What you need to do:
This exercise asks for every line of the material that includes the word "Temperature".

Start of Dataset

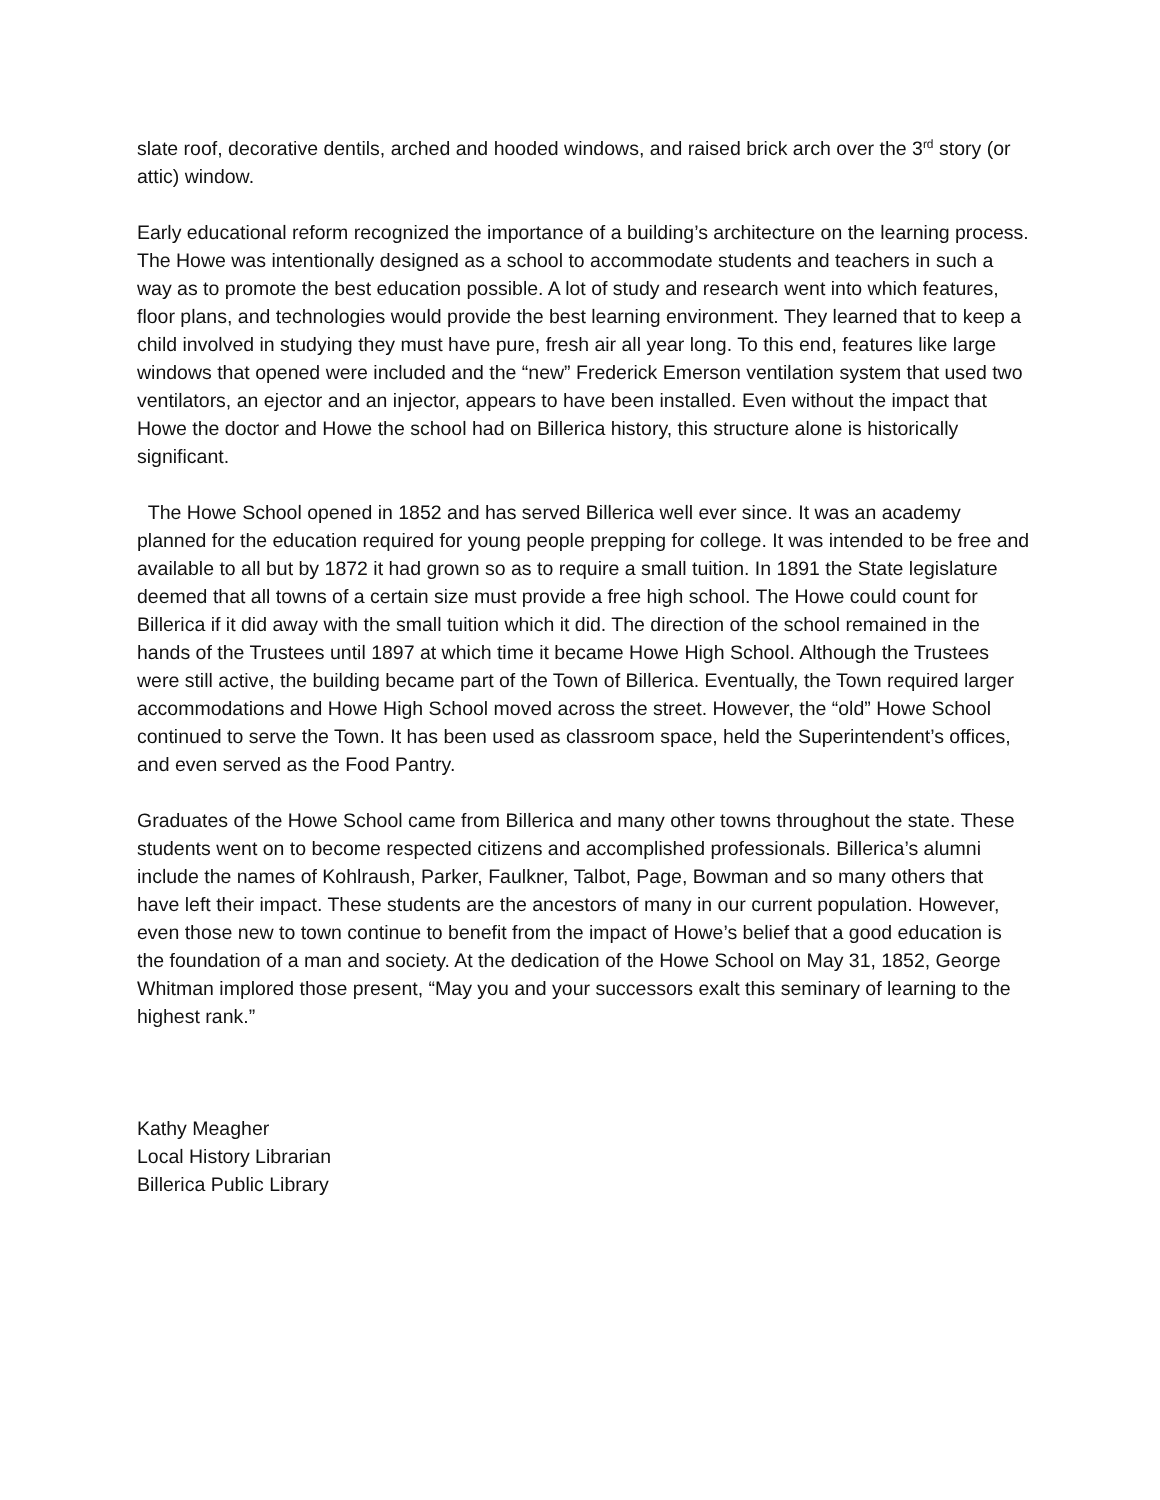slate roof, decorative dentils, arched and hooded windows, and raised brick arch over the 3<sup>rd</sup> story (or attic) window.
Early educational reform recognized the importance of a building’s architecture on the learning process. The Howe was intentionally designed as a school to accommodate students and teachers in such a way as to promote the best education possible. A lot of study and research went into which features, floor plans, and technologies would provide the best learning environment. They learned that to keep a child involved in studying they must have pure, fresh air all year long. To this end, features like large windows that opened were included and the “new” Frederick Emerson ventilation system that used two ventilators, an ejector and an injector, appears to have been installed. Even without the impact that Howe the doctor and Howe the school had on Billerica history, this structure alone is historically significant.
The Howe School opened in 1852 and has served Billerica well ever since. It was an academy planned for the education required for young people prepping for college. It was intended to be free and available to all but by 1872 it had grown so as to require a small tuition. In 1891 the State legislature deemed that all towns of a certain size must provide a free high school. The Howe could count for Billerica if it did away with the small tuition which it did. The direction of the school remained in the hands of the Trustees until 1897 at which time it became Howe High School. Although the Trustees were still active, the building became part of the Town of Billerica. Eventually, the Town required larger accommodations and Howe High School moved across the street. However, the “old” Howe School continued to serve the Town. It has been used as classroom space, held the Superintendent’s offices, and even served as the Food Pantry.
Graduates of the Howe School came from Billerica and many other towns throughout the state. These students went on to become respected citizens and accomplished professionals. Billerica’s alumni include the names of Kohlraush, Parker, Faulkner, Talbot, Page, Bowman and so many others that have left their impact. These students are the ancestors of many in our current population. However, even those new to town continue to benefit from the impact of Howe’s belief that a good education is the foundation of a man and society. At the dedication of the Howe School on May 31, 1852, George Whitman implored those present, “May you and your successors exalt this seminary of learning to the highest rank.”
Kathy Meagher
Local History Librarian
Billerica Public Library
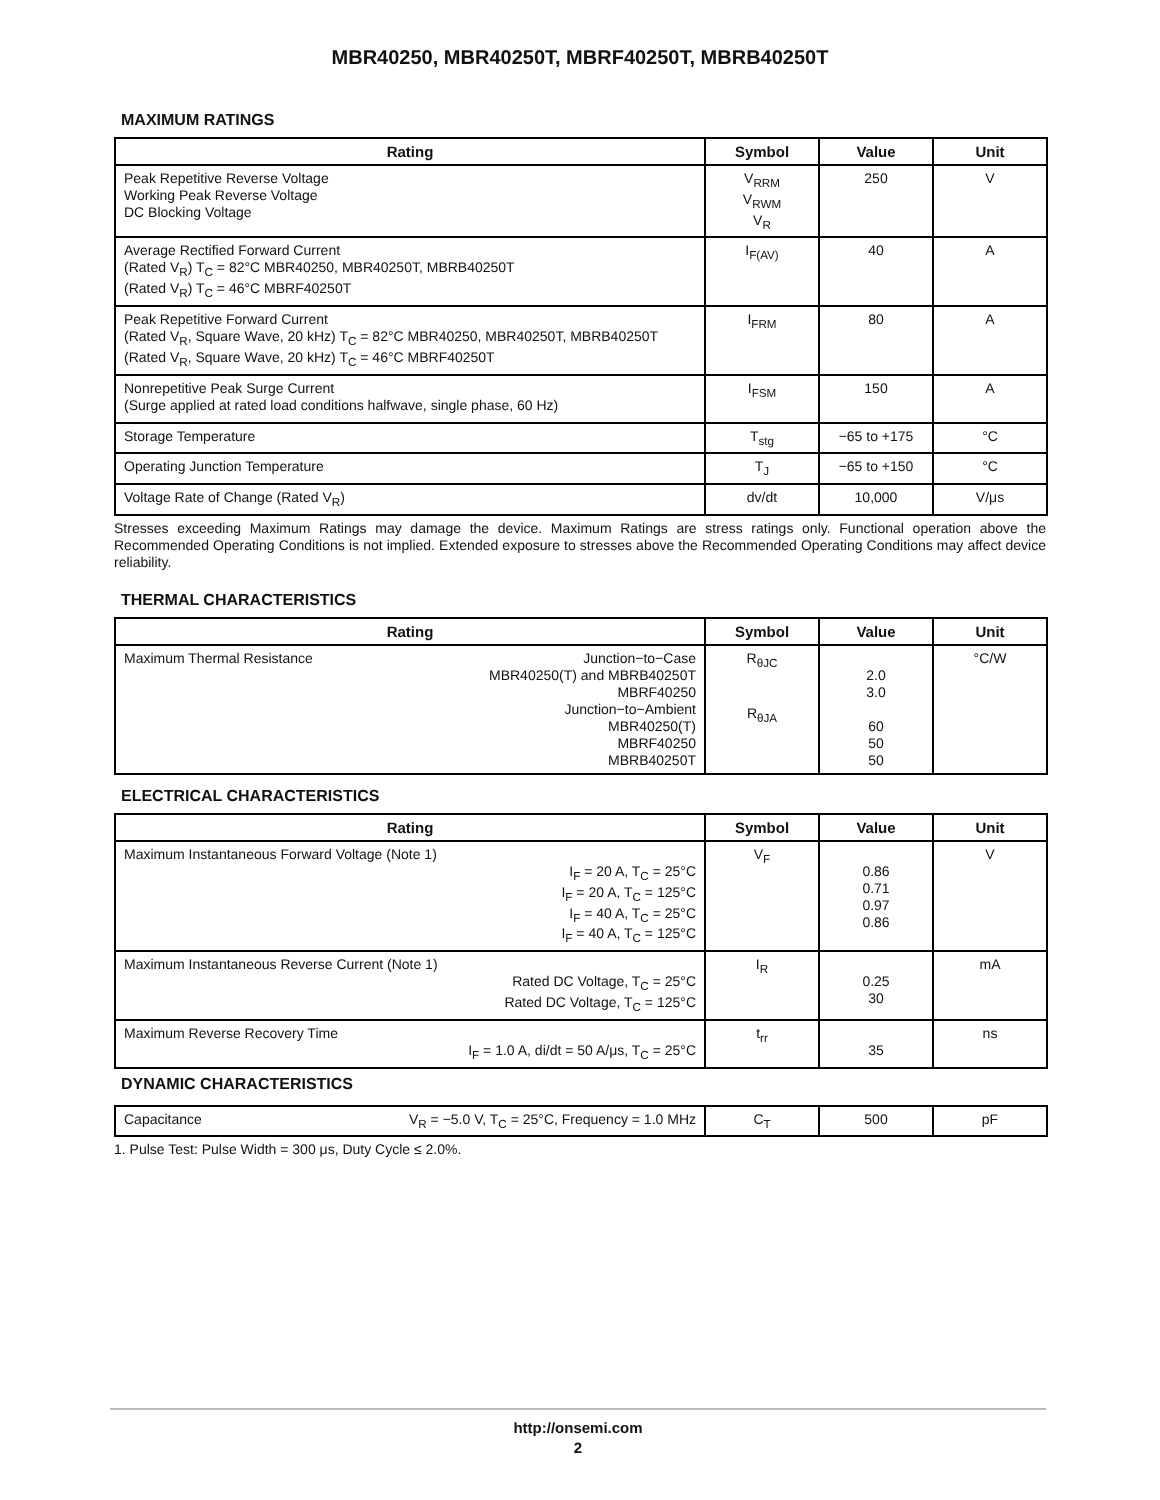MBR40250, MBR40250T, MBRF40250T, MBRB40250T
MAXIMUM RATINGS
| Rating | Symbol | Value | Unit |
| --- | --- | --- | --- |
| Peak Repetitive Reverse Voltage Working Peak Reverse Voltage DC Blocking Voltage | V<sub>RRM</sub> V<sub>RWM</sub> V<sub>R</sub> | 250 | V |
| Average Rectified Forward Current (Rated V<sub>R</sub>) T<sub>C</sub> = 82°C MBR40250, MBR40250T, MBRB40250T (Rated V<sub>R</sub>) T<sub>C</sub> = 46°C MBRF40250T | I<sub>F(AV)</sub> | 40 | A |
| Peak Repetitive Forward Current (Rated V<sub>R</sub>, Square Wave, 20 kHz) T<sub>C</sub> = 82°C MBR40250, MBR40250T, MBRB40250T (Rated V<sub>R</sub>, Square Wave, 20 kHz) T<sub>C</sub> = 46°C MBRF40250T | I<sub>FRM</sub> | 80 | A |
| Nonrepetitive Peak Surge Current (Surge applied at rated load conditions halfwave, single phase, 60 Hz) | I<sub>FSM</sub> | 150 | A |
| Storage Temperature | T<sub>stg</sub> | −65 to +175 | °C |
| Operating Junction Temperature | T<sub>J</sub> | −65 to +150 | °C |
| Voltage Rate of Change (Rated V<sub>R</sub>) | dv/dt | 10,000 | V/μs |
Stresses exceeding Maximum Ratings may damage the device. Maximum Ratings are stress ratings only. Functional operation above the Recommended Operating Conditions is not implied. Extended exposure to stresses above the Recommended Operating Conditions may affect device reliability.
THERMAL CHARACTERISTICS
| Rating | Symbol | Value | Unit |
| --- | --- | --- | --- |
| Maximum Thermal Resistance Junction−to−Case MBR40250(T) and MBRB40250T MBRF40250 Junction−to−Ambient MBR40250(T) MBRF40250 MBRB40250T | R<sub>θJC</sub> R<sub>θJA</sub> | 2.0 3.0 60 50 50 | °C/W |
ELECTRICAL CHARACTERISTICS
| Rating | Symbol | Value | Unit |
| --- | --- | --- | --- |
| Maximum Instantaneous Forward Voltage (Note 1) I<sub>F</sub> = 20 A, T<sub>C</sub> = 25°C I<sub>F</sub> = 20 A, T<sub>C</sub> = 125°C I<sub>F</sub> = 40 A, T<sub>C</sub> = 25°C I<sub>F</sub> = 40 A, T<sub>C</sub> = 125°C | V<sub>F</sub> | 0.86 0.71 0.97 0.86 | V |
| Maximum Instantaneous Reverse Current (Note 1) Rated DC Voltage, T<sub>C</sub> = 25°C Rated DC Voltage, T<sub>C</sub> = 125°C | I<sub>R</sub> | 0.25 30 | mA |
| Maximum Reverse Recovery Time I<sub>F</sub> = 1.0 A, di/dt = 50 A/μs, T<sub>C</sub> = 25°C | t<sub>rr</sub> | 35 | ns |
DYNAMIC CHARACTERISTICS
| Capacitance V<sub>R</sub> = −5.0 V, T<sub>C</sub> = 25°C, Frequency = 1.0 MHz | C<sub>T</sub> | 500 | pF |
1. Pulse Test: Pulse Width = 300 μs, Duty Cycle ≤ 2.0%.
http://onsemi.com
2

End of Dataset

Written response:
| Storage Temperature | T<sub>stg</sub> | −65 to +175 | °C |
| Operating Junction Temperature | T<sub>J</sub> | −65 to +150 | °C |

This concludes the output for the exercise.